#### Dataset entries:

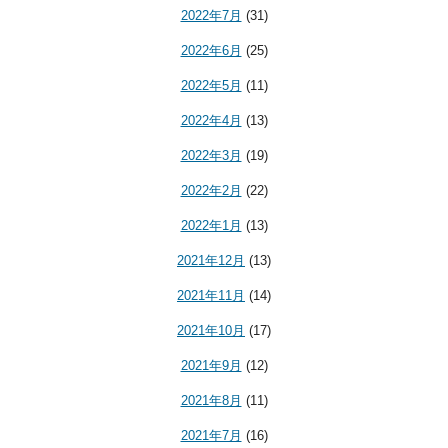
2022年7月
(31)
2022年6月
(25)
2022年5月
(11)
2022年4月
(13)
2022年3月
(19)
2022年2月
(22)
2022年1月
(13)
2021年12月
(13)
2021年11月
(14)
2021年10月
(17)
2021年9月
(12)
2021年8月
(11)
2021年7月
(16)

#### Task prompt:
Print each entry precisely as written; the pictures stay out.

#### Response box:
2022年7月
(31)
2022年6月
(25)
2022年5月
(11)
2022年4月
(13)
2022年3月
(19)
2022年2月
(22)
2022年1月
(13)
2021年12月
(13)
2021年11月
(14)
2021年10月
(17)
2021年9月
(12)
2021年8月
(11)
2021年7月
(16)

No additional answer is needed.